My Vista SP1 Nightmare

analysis
Nov 16, 20075 mins

Update: I managed to get SP1 off of my system by first disabling the WLAN adapter in Safe Mode. Unfortunately, the procedure broke Windows Update. Every time I try to access it I'm informed that there's an updated version of the Windows Update software that needs to be downloaded first. It then proceeds to attempt the download only to error out several minutes later. Basically, I'm now stuck in a new kind of lim

Update: I managed to get SP1 off of my system by first disabling the WLAN adapter in Safe Mode. Unfortunately, the procedure broke Windows Update. Every time I try to access it I’m informed that there’s an updated version of the Windows Update software that needs to be downloaded first. It then proceeds to attempt the download only to error out several minutes later. Basically, I’m now stuck in a new kind of limbo. Time to throw in the towel and just reinstall. So much for my weekend… 🙁

Original Post: Sometimes, I just can’t win. Last week I’m pulling my hair out trying to get Ubuntu to behave on my Dell XPS M1710 notebook during suspend/resume operations. The problem got so bad that I ultimately had to abandon my quest for full-time migration away from Windows.

Then this week I get bit by an even nastier bug in Vista SP1. I installed the first (v.275) beta release a couple of weeks ago, and I immediately noticed some odd behavior during boot-up. From time to time the Vista kernel would develop a kind of race condition and peg the CPU at or near 100% utilization. This typically would occur after I attempted to login to my desktop. The only recourse was to hit the BRS (i.e. Big Red Switch – trying to shutdown via Windows just resulted in a hang) and hope it didn’t happen on my next boot attempt.

The bug probably would have bothered more had I not been spending so much time in Ubuntu-land (and thus not using Vista SP1). However, when I migrated back – via a restored Windows Image Backup session – I started running into the bug more often. It became so annoying that I started to dread having to reboot for any reason (and people wonder why I’m such a big fan of ACPI suspend/resume). I tried various diagnostic procedures, including disabling any devices or services that showed serious failures in the Event Viewer (the Trusted Platform Module was a leading suspect for a while). I also tried downgrading my WLAN adapter driver since the kernel CPU spike seemed to occur at or around the point where the 3945ABG wireless card was trying to connect to the network.

Then yesterday I hit rock bottom: My notebook would no longer boot without incurring this particular failure mode. Vista would start up and get as far as the login prompt, at which point the “System” process (i.e. kernel) would begin to eat all available CPU cycles. If unchecked (i.e. BRS time) this behavior would continue until the system became destabilized: Windows redrawing like molasses and ultimately devolving into a kind of “black screen of death.”

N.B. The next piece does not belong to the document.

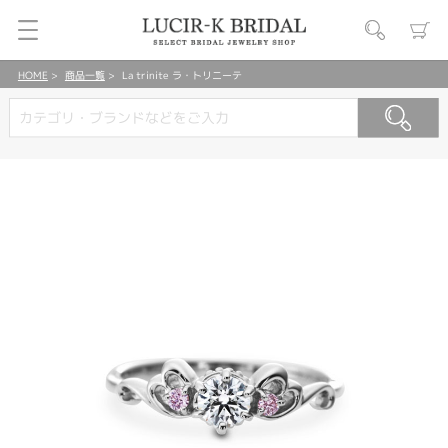
HOME
商品一覧
La trinite ラ・トリニーテ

Note: I could always tell when I had an unsuccessful boot because the CPU cooling fans would kick-into high gear and stay that way.

At first I thought i might be a hardware failure. I tried swapping-out the WLAN card with one from an identical machine. No dice.

Finally, I began to suspect SP1. After all, the system had been running great before installation, and the symptoms didn’t appear until after I had applied the update. So I tried uninstalling it. However, as anyone with experience deploying the Vista SP1 beta knows, the installation process is tedious. It takes forever to apply the various updates and cycle through the various reboots required to patch such a complex piece of software.

Note: Please re-read the previous sentence. Notice the part about “reboots?” Savvy readers will get where I’m going with this…

As I said, I *tried* to uninstall SP1. But since my system was being monopolized by the now out-of-control, CPU-sucking kernel race condition, the first stage of the uninstall script simply hung mid-way.. I then tried rebooting into Safe Mode (w/o networking support) and retrying the script. Here I made better progress, but when I turned away for a moment to answer a phone call, the uninstall script entered into one of its many reboot loops. And instead of booting into safe mode, it tried to “Boot Windows Normally” resulting in – you guessed it – another trip down kernel race condition lane.

Desperate, I let the uninstall continue despite the wailing of the fans and other obvious signs of impending doom. Too late. Half-way through the process the uninstall script started complaining about “corrupted file” images and failed completely. It was BRS time again, only now the system was un-bootable: The Vista loader would get part way, then drop into text mode and start flashing (what I assumed was) the name of a file that it couldn’t access.

Bottom Line: My Vista installation was now toast. In the end, I had to boot off the Install DVD and (once again) re-restore my Image Backup session (losing a few choice emails and a couple of lesser data files in the process – it was current, just not *that* current).

Of course, that means I’m also still stuck with SP1. Fortunately, for this boot cycle at least, the kernel has decided to behave. However, I dare not reboot for fear of ending up back in SP1’s CPU-melting limbo. And I still have no idea how I’m going to get this bug-ridden excuse for a patch off of my system.

Note to Canonical: Would someone *please* fix the ACPI suspend/resume bug in “Gutsy Gibbon” so I can get the hell out of here?